To test its functionality, the team activated the sensory organoid using capsaicin—a substance found in chili peppers that activates pain receptors—and measured the neuronal activity of all organoids in the assembloid. Not only did the sensory neurons respond to the stimulus, but the four organoids exhibited synchronous activity.
Pasca noted that the circuit is far from complete. “It’s not vascularized, doesn't have immune cells, and is not coupled to other circuits in the brain,” he said. “But the question is: Is it useful? Is it more than the sum of its parts?”
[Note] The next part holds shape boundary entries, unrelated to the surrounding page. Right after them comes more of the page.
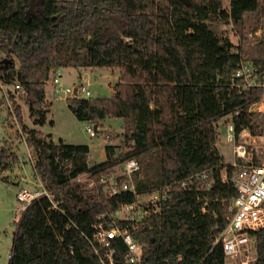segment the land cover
I'll use <instances>...</instances> for the list:
<instances>
[{"label": "trees", "instance_id": "trees-1", "mask_svg": "<svg viewBox=\"0 0 264 264\" xmlns=\"http://www.w3.org/2000/svg\"><path fill=\"white\" fill-rule=\"evenodd\" d=\"M263 3L230 0L223 9L221 0H0V86H21L23 91L14 92L34 125L47 120L45 86L55 71L119 70L110 97H68L66 104L79 121L122 119L123 150L106 144L105 159L88 169L92 176L98 179L113 164L134 157L143 173L134 176L136 192L171 185V199L137 226L117 220L144 244L140 264L227 262L217 238L232 214L227 207L236 191L233 167L217 146V122L229 116L236 137L243 129L262 134L256 113L249 111L262 88L242 89L240 78L232 81L243 56L217 26L244 27L248 16L264 11ZM259 22L255 19L253 28ZM261 28L264 47V23ZM252 62L264 69V55ZM15 93L7 91L11 109L2 99L5 122L13 128L10 119H17V139L33 150L34 177L51 195L34 199L15 221L8 264H109V249L113 264H130L123 239L99 244L94 225L111 227L114 213L135 195L105 197L101 185L97 193L72 181L87 169L88 145L54 141L28 128ZM12 149L4 141L0 173L21 164ZM203 171L209 189L192 186ZM184 180L186 188L180 185ZM252 235L251 264H264V228Z\"/></svg>", "mask_w": 264, "mask_h": 264}, {"label": "built area", "instance_id": "built-area-1", "mask_svg": "<svg viewBox=\"0 0 264 264\" xmlns=\"http://www.w3.org/2000/svg\"><path fill=\"white\" fill-rule=\"evenodd\" d=\"M61 78L60 70L55 71L51 76L52 84L58 95L63 93L65 98H91L87 85L64 86ZM236 78H240L242 82L238 88L243 89L250 86L262 88L258 98L249 106V111L264 115V69H260L253 62L242 60L232 81ZM13 88L14 91H23L19 84L13 85ZM8 105L11 109V103ZM101 127L100 122H90L85 127V131L89 136H96ZM225 132V142L232 147L233 159L230 164L233 170L230 181L236 195L229 201L227 209L232 214L217 241H221L227 261L251 264L256 259V244L252 234L264 228V134L254 135L248 129H243L236 137L234 123L231 121L225 125ZM90 166L88 163L87 169L73 177L72 181L84 183L88 188L90 184L92 185L90 188H96L97 193L99 191L98 186L101 185L105 197L123 192H131L136 197L135 201L122 205L121 209L114 213L111 227L106 228L102 222L95 224L94 237L99 244L106 247L110 245L109 239L121 237L128 249L127 262L140 264L144 244L134 239L130 228L127 226L121 228L117 220L132 223L133 227L137 226L148 215L157 212L164 202L171 199V185H165L151 191L136 192L134 176L140 172L141 165L139 160L134 157L113 164L110 171L102 173L98 179L92 176V171L88 170ZM222 178L227 179L226 170H223ZM89 179L92 182L89 183ZM180 185L182 188H186L187 180L181 181ZM192 186L197 189H209L211 182L208 172H201L197 176V183H193ZM42 195L50 196L51 194L43 188L41 190L22 188L17 193V198L27 207L34 199ZM95 253L98 254L96 249ZM112 253V250L109 249L106 254L109 264H113Z\"/></svg>", "mask_w": 264, "mask_h": 264}, {"label": "rangeland", "instance_id": "rangeland-1", "mask_svg": "<svg viewBox=\"0 0 264 264\" xmlns=\"http://www.w3.org/2000/svg\"><path fill=\"white\" fill-rule=\"evenodd\" d=\"M230 0H221L222 8L228 9ZM264 4V3H263ZM258 19L259 26L255 29L254 20ZM264 23V11L257 15L247 17L244 27H233L231 23H221L217 26L218 32L223 33L233 43L234 51L241 52L243 60L252 62L254 59L264 55V47L259 44L262 35V24ZM2 54L0 53V57ZM61 81L64 86L87 85L91 93V98H105L112 95V88L119 82V70H110L107 68H64ZM88 80H87V79ZM49 79L46 85V100L48 103L47 120L43 125H34L29 118L27 106L19 100V94L14 92L12 85L0 86V150L4 141L13 147L21 160L19 166L12 170L0 173V264H8L9 254L12 247L13 235L15 231V221L18 220L25 206L19 201L17 193L22 189H42V185L35 179L32 171V162L35 155L25 141L17 139V132L20 133L21 126L17 124V119L11 123L10 128L5 122L8 109L1 103L2 99L8 103L7 91L10 90L16 94V101L21 104V114L25 125L28 128H36L43 134H50L54 141L62 139L66 143L84 144L90 146L89 164L95 165L105 159V145L111 143L117 146V151L123 150V129L122 119L109 118L100 121L102 127L98 129L96 136H89L85 127L90 123L88 121H79L70 111L66 104V98L63 93L58 95L55 87L51 85ZM85 98V97H83ZM88 99V98H87ZM11 103V102H10ZM9 104V103H8ZM257 120L260 121V129L264 134V115L256 113ZM53 121V124H50ZM230 122V117H223L217 122V146L224 155L225 162L232 161V147L225 142V125ZM11 125V124H10ZM140 172V177H142ZM3 177L6 180H3ZM92 182L89 179V183ZM96 183V180H95ZM92 185L89 184V188ZM91 189V188H90ZM96 191V190H95ZM226 264H238L227 261Z\"/></svg>", "mask_w": 264, "mask_h": 264}, {"label": "crops", "instance_id": "crops-1", "mask_svg": "<svg viewBox=\"0 0 264 264\" xmlns=\"http://www.w3.org/2000/svg\"><path fill=\"white\" fill-rule=\"evenodd\" d=\"M87 79V78H86ZM88 80V79H87ZM46 85H47V83H46ZM51 85H52V83H51ZM52 88H53V85H52ZM45 92H46V86H45ZM73 144V143H72ZM77 145H82V144H77ZM89 148H90V146H89ZM91 150V149H90ZM224 156V155H223ZM232 159H233V157H232ZM226 163V162H225ZM230 163H232V161L230 162ZM230 163H228V164H230Z\"/></svg>", "mask_w": 264, "mask_h": 264}]
</instances>
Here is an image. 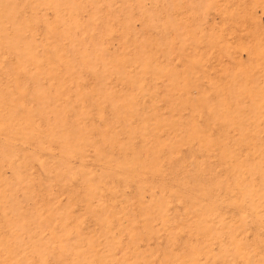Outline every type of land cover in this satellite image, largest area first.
Segmentation results:
<instances>
[{"label":"rangeland","instance_id":"obj_1","mask_svg":"<svg viewBox=\"0 0 264 264\" xmlns=\"http://www.w3.org/2000/svg\"><path fill=\"white\" fill-rule=\"evenodd\" d=\"M0 264H264V0H0Z\"/></svg>","mask_w":264,"mask_h":264}]
</instances>
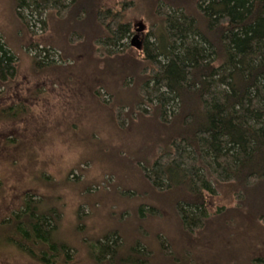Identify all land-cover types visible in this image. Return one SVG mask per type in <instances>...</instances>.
Listing matches in <instances>:
<instances>
[{
  "label": "trees",
  "instance_id": "trees-1",
  "mask_svg": "<svg viewBox=\"0 0 264 264\" xmlns=\"http://www.w3.org/2000/svg\"><path fill=\"white\" fill-rule=\"evenodd\" d=\"M109 3L18 0L16 5L74 11L75 22L83 21V13L94 17L93 25L100 26L94 35L96 44L108 51L106 63L114 70L111 63L123 59L117 60L121 50L114 52L111 47L120 48L133 29L125 21L127 4ZM155 3L153 18L158 21L151 20L157 28L155 42L150 45L146 40L142 50L121 63L119 73L134 81L139 99L151 106L157 102L155 108L163 110L155 115L167 128L166 137L147 178L156 189L169 192L185 238L193 240L200 234L198 247H215L227 227L246 230L251 222L264 227V0ZM159 5L168 6L171 13L159 12ZM18 66L0 34L1 87L15 80ZM167 105L174 107L170 121L163 119ZM26 114L23 104L0 109V119L7 121ZM220 187L236 202L211 215L209 197L217 195ZM139 215H144L142 207ZM61 225L58 204L27 192L19 206L0 220V246L13 247L34 264H74ZM225 237L216 248L218 256L227 253L234 264H240L232 253L238 247L232 251L233 240ZM121 238L120 232L112 231L90 243L93 264L155 261L153 250L147 255L139 241L128 244ZM259 242L261 247L252 246L243 264H264V232ZM158 250L154 264H194L189 250L173 248L171 254H164L160 245Z\"/></svg>",
  "mask_w": 264,
  "mask_h": 264
},
{
  "label": "rangeland",
  "instance_id": "rangeland-1",
  "mask_svg": "<svg viewBox=\"0 0 264 264\" xmlns=\"http://www.w3.org/2000/svg\"><path fill=\"white\" fill-rule=\"evenodd\" d=\"M17 1L0 0V34L19 61L15 80L0 86V109L23 104L27 114L0 119V220L25 193L34 192L60 206L61 237L72 247L74 264H93L89 244L112 231L128 244L139 241L147 255L153 250L151 264L159 245L164 254L189 250L194 264H234L216 249L229 236L232 251L238 247L232 253L243 264L252 246L261 247L260 223L251 222L246 230L227 227L215 247L200 248L198 231L193 240L181 231L169 192L147 178L166 137L167 128L155 115L163 110L139 99L134 81L122 78L119 69L136 53L132 40L140 21L146 26L140 41L155 42L151 20L157 0H110L111 6L127 4L125 21L133 29L120 48L111 47L121 50L117 60L123 59L111 63L114 70L106 63L108 51L96 44L100 26L93 25L94 17L83 13V21L75 22L74 11L17 8ZM158 10L171 13L165 5ZM165 110L163 119L170 121L174 107ZM235 202L220 187L208 209L213 215ZM0 264L34 263L13 247L0 246Z\"/></svg>",
  "mask_w": 264,
  "mask_h": 264
},
{
  "label": "water",
  "instance_id": "water-1",
  "mask_svg": "<svg viewBox=\"0 0 264 264\" xmlns=\"http://www.w3.org/2000/svg\"><path fill=\"white\" fill-rule=\"evenodd\" d=\"M139 29H137V34L134 36L132 40V46L137 50H142L143 43L140 41V34L145 31L146 26L140 21Z\"/></svg>",
  "mask_w": 264,
  "mask_h": 264
}]
</instances>
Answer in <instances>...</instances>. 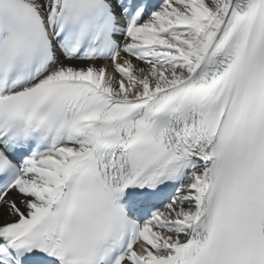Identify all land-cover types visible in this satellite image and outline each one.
<instances>
[{"label": "snow or ice", "instance_id": "obj_1", "mask_svg": "<svg viewBox=\"0 0 264 264\" xmlns=\"http://www.w3.org/2000/svg\"><path fill=\"white\" fill-rule=\"evenodd\" d=\"M0 264H264V0H0Z\"/></svg>", "mask_w": 264, "mask_h": 264}]
</instances>
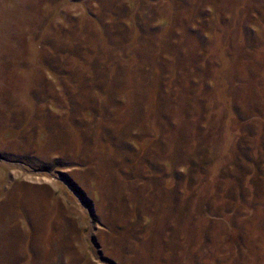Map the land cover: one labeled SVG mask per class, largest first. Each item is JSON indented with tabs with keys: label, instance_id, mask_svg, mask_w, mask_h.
<instances>
[{
	"label": "rangeland",
	"instance_id": "rangeland-1",
	"mask_svg": "<svg viewBox=\"0 0 264 264\" xmlns=\"http://www.w3.org/2000/svg\"><path fill=\"white\" fill-rule=\"evenodd\" d=\"M0 264H264V0H0Z\"/></svg>",
	"mask_w": 264,
	"mask_h": 264
}]
</instances>
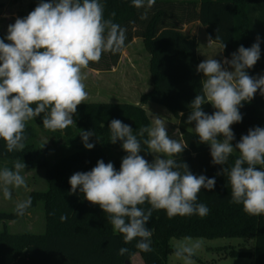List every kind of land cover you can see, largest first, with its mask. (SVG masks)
<instances>
[{"label":"clouds","instance_id":"obj_1","mask_svg":"<svg viewBox=\"0 0 264 264\" xmlns=\"http://www.w3.org/2000/svg\"><path fill=\"white\" fill-rule=\"evenodd\" d=\"M131 2L136 8L146 6L145 0ZM154 4L147 0V7ZM114 16L115 12L105 19L101 0H41L27 16L8 25L7 36L0 38V140L8 153L25 149L26 125L41 114L43 127L52 132L75 124L78 105L88 98L83 70L105 53L118 54L125 47L126 29L113 21ZM225 47L222 43V51ZM260 57L258 36L251 47L240 45L230 59L200 62L196 71L203 73L201 88L189 104L186 120L189 125L195 122L192 129L199 143L210 146L211 163L222 166L216 175L227 178L231 202L242 205L250 216H264V127L250 128L234 146L232 125L242 122L244 102L250 103L258 90L264 95V75L253 77L247 71ZM205 104L215 111L206 113ZM109 131V142L120 141L126 153L119 170L100 159L90 171L70 176V194L79 189L84 199L98 205L126 244L139 238L137 249L153 250V233L146 227L153 211L163 210L169 218L208 215L198 195L202 189H214L216 179L193 174L186 162L175 158L187 143L169 136L163 118L153 116L151 126L136 131L113 119ZM79 135L86 149L94 148L89 142L94 131L80 130ZM142 151L153 155L152 162ZM11 163L0 168V191L6 200L12 199L13 189L27 187L22 175L26 164L20 159ZM145 204L146 209L141 207ZM31 205V197L18 201L14 212L23 216ZM60 219L66 221L67 216ZM202 246V238L185 236L174 245L173 255L183 264H195L193 256ZM128 251L122 247L118 255Z\"/></svg>","mask_w":264,"mask_h":264},{"label":"trees","instance_id":"obj_2","mask_svg":"<svg viewBox=\"0 0 264 264\" xmlns=\"http://www.w3.org/2000/svg\"><path fill=\"white\" fill-rule=\"evenodd\" d=\"M17 1V0H14ZM41 0H32L27 14ZM47 2V0H45ZM104 5L105 19L110 18L126 29L125 47L118 54L105 53L98 63L89 67L96 71H111L119 63L123 51L135 38H141L150 54L149 70L152 88L144 93L138 104L129 102H84L78 105L73 119L75 124L63 131L52 132L43 127V114L29 121L26 125V147L23 151L8 153L0 140V168L12 167V161L20 159L26 169L35 167L46 171L48 188L33 191L32 205L23 216L14 211H0V222L4 229L0 231V264H129L132 257L139 253L145 264H168V256L174 252L170 245L172 238L185 236L216 238H246L253 241L254 250L238 251L233 249L231 256L253 258L254 264H264V216H250L242 205L231 202V189L227 178L216 175L221 165L211 163L210 146L199 143L194 133L195 122L186 123L190 114L189 104L201 88L202 73L196 71L198 58V40L195 35L184 31V25L199 21L214 43L222 47L223 54L231 58L240 45L251 47L260 38L261 57L255 66L248 69V74L264 70V0H155V4L136 8L131 0H101ZM146 18L141 19L142 16ZM220 40H216V36ZM155 103L166 108L178 120L180 133L187 148L177 160L187 163L189 170L199 176L215 177L214 189H202L198 202L209 208L205 217L197 215L169 218L165 211H153L147 223L153 235L151 252H143L135 247L137 240L125 243L123 235L115 232L108 215L98 205L84 199L83 194H70V176L75 172L90 171L98 160L112 162L119 170L126 153L121 142H109V124L119 119L134 131L142 126H151V120L144 105ZM212 114L215 109L211 104L202 106ZM242 122L232 125L235 134L233 145L250 128L264 127V95L258 90L254 99L244 102L240 108ZM183 113V115H181ZM40 128L56 136H63L72 151L50 163L47 148L33 142L36 129ZM80 130L94 131L90 138L94 148L86 149L79 135ZM149 162L152 154L141 152ZM235 154L230 157L232 164ZM25 169V170H26ZM40 202L44 204L46 229L43 233H12L8 223L24 217ZM145 209L147 204L142 205ZM61 215L67 220L61 221ZM126 247L129 251L118 255V250Z\"/></svg>","mask_w":264,"mask_h":264},{"label":"rangeland","instance_id":"obj_3","mask_svg":"<svg viewBox=\"0 0 264 264\" xmlns=\"http://www.w3.org/2000/svg\"><path fill=\"white\" fill-rule=\"evenodd\" d=\"M14 0H0V38L7 36V27L14 23L17 17L27 16V6L30 0H21L20 9H14ZM205 31L198 35L199 53L203 60L214 58L222 61L223 55L220 54L216 47L206 44ZM5 43H9L5 39ZM124 59L115 71H96L90 68L84 69L86 74V90L88 98L84 102H129L135 103V100L141 98L152 88L151 74L149 70V57L145 50L142 40L139 39L124 54ZM115 67V68H116ZM114 68V69H115ZM264 75L263 72L255 74V77ZM146 110L151 120L153 116H159L164 119L166 129L170 137L176 138L183 142L180 133L178 120L166 108L155 103H147ZM36 129V137L33 142L38 146L47 148V159L50 163L55 162L64 155L69 154L72 148L66 143L63 136H56L40 128L36 122H32ZM179 130V132H177ZM175 134V135H174ZM153 156V155H152ZM154 158V157H153ZM25 177L27 187L12 190V199L6 200L0 191V211H14L18 201L28 198L33 191H44L48 188L46 171L42 168L35 167L26 169L22 172ZM4 229V223L0 222V231ZM8 229L12 233H43L46 229V215L43 202H40L33 210L28 212L24 217L8 223ZM182 238H172L170 245H174ZM202 238V248L193 256L195 264H254L253 258L244 256L228 255L230 251L252 252L254 250L253 241L246 238ZM129 264H144L139 253ZM168 264H183L173 253L168 256Z\"/></svg>","mask_w":264,"mask_h":264},{"label":"crops","instance_id":"obj_4","mask_svg":"<svg viewBox=\"0 0 264 264\" xmlns=\"http://www.w3.org/2000/svg\"><path fill=\"white\" fill-rule=\"evenodd\" d=\"M20 2H21V0H17V1H15L14 3H13V5H14V9H20L19 8V4H20ZM32 2V0H30V3ZM30 3H29V5H30ZM29 5L26 7L27 8V10H28V7H29ZM184 31H186V32H189V33H191L192 35H195L196 37H197V40H198V35L200 34V33H203L204 31H205V41H206V44L208 45V46H211V47H216L217 49H218V51L220 52V54L221 55H223V58H225V56H224V54H223V51H222V47H221V45L220 44H218V43H214L213 41H211V42H209V36L207 35V33H206V30H205V28H204V26L199 22V21H193V22H191V23H188V24H185L184 25V29H183ZM139 39H141V38H135L134 40H133V42L132 43H130L127 47H126V49L123 51V54L134 44V43H136L137 41H139ZM142 40V39H141ZM142 43H143V40H142ZM143 46H144V44H143ZM145 48V47H144ZM198 48H199V41H198ZM146 50V49H145ZM147 51V50H146ZM222 51V52H221ZM123 54H122V57H121V59H120V61H119V63H118V65H117V67H119V65L121 64V62L123 61V59H124V56H123ZM197 54H198V58H199V60H200V62H202L203 61V59H202V57L200 56V53H199V50L197 51ZM147 56L149 57V62H150V54L147 52ZM223 58H222V60H223ZM117 67L115 68V69H113L112 71H115L116 69H117ZM112 71H108V72H112ZM264 70H262V71H259V72H263ZM259 72H257V74H259ZM202 77H203V73H202ZM139 101H140V99H139ZM139 101L138 100H135L134 102V104H138L139 103ZM144 108L146 109V105H144ZM136 255L137 254H135L133 257H132V261L134 260V258L136 257ZM145 264V263H144Z\"/></svg>","mask_w":264,"mask_h":264}]
</instances>
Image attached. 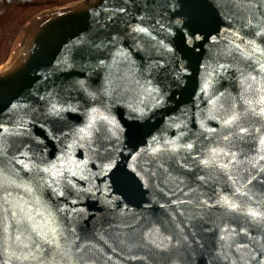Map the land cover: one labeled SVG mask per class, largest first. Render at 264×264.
Listing matches in <instances>:
<instances>
[{
	"label": "water",
	"instance_id": "water-1",
	"mask_svg": "<svg viewBox=\"0 0 264 264\" xmlns=\"http://www.w3.org/2000/svg\"><path fill=\"white\" fill-rule=\"evenodd\" d=\"M262 22L264 0H77L32 18L0 67V264H230L224 228L259 261ZM212 149L236 162L205 166ZM49 215L59 247L32 232ZM21 233L40 245L28 259Z\"/></svg>",
	"mask_w": 264,
	"mask_h": 264
},
{
	"label": "snow or ice",
	"instance_id": "snow-or-ice-1",
	"mask_svg": "<svg viewBox=\"0 0 264 264\" xmlns=\"http://www.w3.org/2000/svg\"><path fill=\"white\" fill-rule=\"evenodd\" d=\"M230 2L237 7H239L241 4H251L254 2V0H230ZM260 27L264 29V22L260 24ZM140 31H144V29H140ZM239 47V45H237ZM257 51V49L253 48L252 53ZM242 54H245L247 56H251L252 53H245L244 50H241ZM261 68L264 69V64H261ZM253 80H255V77H253ZM251 87V85H249ZM257 91H264V84H261V87L257 89ZM259 108L256 106H250L248 111L255 115H259L264 117V97H261L258 101ZM240 118V114L236 112L235 110L232 111V113L224 120L225 126H231L234 123H236ZM241 134L248 131L245 128L240 129ZM225 139H228L226 136ZM188 148H191L192 145H187ZM0 152H2V149H0ZM259 152L264 153V138H262L259 141ZM221 155V152L217 149H212L211 154L208 158L203 159L201 162L211 168L214 165H218L224 169H229L233 163L236 162L235 154H232V159L228 163H224L223 161H220L218 158ZM224 155H227V153H224ZM259 160H264V154H260L258 157ZM256 163L258 161L253 163V166H256ZM27 167V165H25ZM261 171H264V167H261ZM45 171H49L48 169H45ZM203 179V177H201ZM250 182V181H249ZM246 185H240L237 186L235 191L238 195H249V191H245ZM219 202V201H218ZM223 206L229 208L230 210L235 211V209L239 206L237 203L232 202L231 200L225 199L223 201ZM20 211L23 212V207L21 206ZM24 215L28 218L29 221L34 220V217H31L28 213H24ZM246 215L251 218V222L258 228V229H264V212H261L259 210H249ZM11 217L13 220L16 221L17 224L23 223V220L18 218L17 212L12 211ZM3 227V221L0 219V228ZM32 232L35 233L37 237L44 243L52 244L54 241L57 243V246L59 247V237L63 235L59 225L56 223L55 218L51 215H49L43 222H37L32 224ZM236 230L232 229L229 231L227 228H224L219 236V241L222 243L220 244V253L222 255V258L226 261H230V264H251L252 261H257V257L253 252L244 253L241 251L243 247H248L247 245H242L239 242L235 240L236 236ZM24 233H21L20 235L16 236V241L18 242V246H20L22 249H28V254L23 255V259H28L29 257L33 256L34 253L32 251V246L35 245L36 251H40V245L36 244L35 241L32 239V235L28 234L25 237V240H22L21 237L24 236ZM253 243L255 242V239L253 238ZM72 240H67V247L64 250V254H70L72 252ZM259 247L261 249H264V244H260ZM236 249V253H238L237 256H234L232 253V249ZM16 259H20V257H16ZM77 264H81L80 261H77ZM84 264H87L85 261ZM257 264H264V253L261 255V259L257 261Z\"/></svg>",
	"mask_w": 264,
	"mask_h": 264
},
{
	"label": "trees",
	"instance_id": "trees-1",
	"mask_svg": "<svg viewBox=\"0 0 264 264\" xmlns=\"http://www.w3.org/2000/svg\"><path fill=\"white\" fill-rule=\"evenodd\" d=\"M77 0H0V66L11 56L23 28L41 12Z\"/></svg>",
	"mask_w": 264,
	"mask_h": 264
},
{
	"label": "rangeland",
	"instance_id": "rangeland-1",
	"mask_svg": "<svg viewBox=\"0 0 264 264\" xmlns=\"http://www.w3.org/2000/svg\"><path fill=\"white\" fill-rule=\"evenodd\" d=\"M18 42H19V41H18ZM17 45H18V44H17ZM17 45H16V46H17ZM16 46H15V48H16ZM15 48H14V49H15ZM14 49H13V50H14ZM0 67H1V66H0Z\"/></svg>",
	"mask_w": 264,
	"mask_h": 264
}]
</instances>
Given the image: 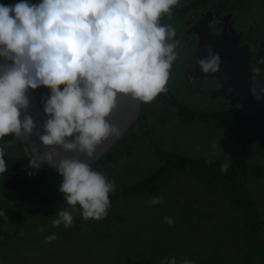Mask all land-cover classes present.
Listing matches in <instances>:
<instances>
[{
	"label": "clouds",
	"instance_id": "clouds-1",
	"mask_svg": "<svg viewBox=\"0 0 264 264\" xmlns=\"http://www.w3.org/2000/svg\"><path fill=\"white\" fill-rule=\"evenodd\" d=\"M179 0H28L0 4V141L6 136L23 141L35 122L23 115L29 107V89L51 91L44 105L48 119L39 140L45 146H62L67 152L94 157L97 146L119 129L106 119L119 94L151 103L166 91L170 69L177 59L176 36L159 21L171 14ZM219 57L200 61L207 73L218 69ZM257 73L259 69L256 70ZM255 80V77H254ZM255 94V87H253ZM259 98V97H257ZM23 115V118H21ZM4 144L0 143V174L5 173ZM30 167L39 168L31 146ZM48 152L44 161L62 177L59 191L68 207L52 219L53 226L72 227L74 212L84 221H99L111 207L114 181L89 164ZM228 164L221 165L226 172ZM154 197L150 204H159ZM77 205L79 206L77 208ZM6 214L0 211V216ZM171 224L172 219L165 217ZM46 242L57 239L49 235ZM169 264H177L172 257ZM181 264H194L183 258Z\"/></svg>",
	"mask_w": 264,
	"mask_h": 264
},
{
	"label": "rangeland",
	"instance_id": "rangeland-1",
	"mask_svg": "<svg viewBox=\"0 0 264 264\" xmlns=\"http://www.w3.org/2000/svg\"><path fill=\"white\" fill-rule=\"evenodd\" d=\"M18 2L20 0H0V4L6 5ZM28 2L38 4L41 0H28ZM239 3L244 8L241 9L242 12H239L240 15H237L238 17L234 21L240 27L246 26L245 23L248 20V24L254 21L253 25H257L256 29L258 27L263 28L264 23L263 26L259 23L263 18L260 11L264 6L258 0H238L237 4ZM241 14L243 15L241 16ZM244 14L246 15L244 16ZM178 26L177 24L171 27L177 32ZM246 31L247 33L251 32L250 29ZM255 37L254 35L251 36V41L256 42H254L256 45H253L252 49H264V32H258ZM168 42L176 44L174 51L177 54L180 51V55L177 56L170 69L168 81L169 87L178 95L179 99L202 110L211 111L228 108V99L215 80L210 78L196 80L188 87L189 85L184 78V68L188 54L192 53L193 50H180L184 41L176 40L175 37ZM259 77L264 82V73H261ZM154 132L157 146L166 151L209 161L264 165L263 145L251 141L249 146L245 147L236 137L224 130H211L197 123H188L179 119H165L158 124ZM24 140L16 141L14 136L10 135L6 136L4 141H0V143L10 141V146L4 144L5 151L9 155L18 157L21 156L20 152H22ZM30 158L33 157L30 156ZM160 164L161 161L152 152L150 144H143L132 157L112 165L103 174L115 182L117 191L154 172ZM246 184L264 215V178L247 177ZM59 187L60 184L43 195L44 199L41 206H29L23 214V219L14 217V220L9 222L5 230L1 229L0 226V243L6 242L7 237L11 233H15L14 228H20L19 232L9 241L10 245L5 248L4 256H0V264H27L15 262L20 260V258L17 259V255L25 253L27 246L30 245L40 251L52 248L53 241L48 243L42 237L54 227L52 219L57 216L54 211H60L56 204L66 203ZM4 194L0 190V201L3 204L9 201L14 205L17 202L18 197H8ZM154 197L161 198L159 204L149 203ZM228 197L222 190L217 191L214 195L208 194L200 181L177 176L171 179L168 185L163 186L156 195L146 194L145 196L138 195L123 199L118 205L125 206L124 210L122 212L116 210L111 213V218L116 223L121 222L119 225L122 229L118 230L119 232L115 235L112 233L116 231L110 232L109 230L108 234L111 235L102 237L100 230L107 226L105 220H88L85 221V225L76 229L74 223L78 220L75 219L72 227L68 229L69 232L72 230L76 233L71 234L70 232L75 245L72 243L71 253L60 255L64 259L61 264H139L138 260L142 255H146L147 250H140L138 247L163 244V237L166 234L170 235L171 242H173V238L176 240L185 239L191 248L190 250L193 251L195 248L194 251H197L198 254H200L199 249H201L198 245L207 249L204 244L208 243L209 240L206 241L208 238H212V245L208 252L219 248L227 249L229 252L225 254L226 264H233L235 260L238 262V259L242 261L246 257L250 260L254 250H258L263 254V257L255 258L256 264H264V236L259 239L255 247L247 244L241 216L231 205ZM7 212L5 211V213ZM165 217H170L172 223L169 224ZM18 222L22 223L19 224ZM210 226L216 227L217 231H213ZM65 234L68 233L65 232ZM66 238L71 244V239ZM134 238L136 239L135 242ZM124 239L130 240L125 242ZM2 250L1 248L0 251ZM84 250H91L93 254L84 258ZM227 257L234 259L229 261ZM29 260L32 264L33 262L44 264L42 257H37V260L31 258ZM49 261L47 258V264H52ZM249 264L252 263L249 261Z\"/></svg>",
	"mask_w": 264,
	"mask_h": 264
},
{
	"label": "trees",
	"instance_id": "trees-1",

The answer to this came through an application for the model. Pain disorders in humans can manifest in two ways: hypersensitivity or insensitivity to painful stimuli. Different mutations in the gene SCN9A, which encodes for a sodium channel that is abundant on the peripheral sensory neurons, can cause these conditions. Pasca and his colleagues used CRISPR-mediated gene editing to introduce these mutations to the assembloids to assess their effects on neural activity throughout the organoids. The hypersensitivity genetic mutation increased synchrony between the organoids, which was diminished in systems with the mutation that caused pain insensitivity.
Though the study is a major step forward, experts in the field are cautious. “While these assembloids can tell us something about circuit integration, they cannot model the pain experience,” Bannister said. The circuit reproduced here is only one half of pain perception. It lacks the descending pathway that creates the feeling of pain. Bannister would like to see a model that integrates these pathways to reflect how the brain talks back to the spinal cord to modulate nociception.
- Cohen SP, et al. Chronic pain: an update on burden, best practices, and new advances. The Lancet. 2021;397(10289):2082-2097.
- Colloca L, et al. Neuropathic pain. Nat Rev Dis Primers. 2017;3(1):1-19.
- Birey F, et al. Assembly of functionally integrated human forebrain spheroids. Nature. 2017;545(7652):54-59.
- Kim J il, et al. Human assembloid model of the ascending neural sensory pathway. Nature. 2025.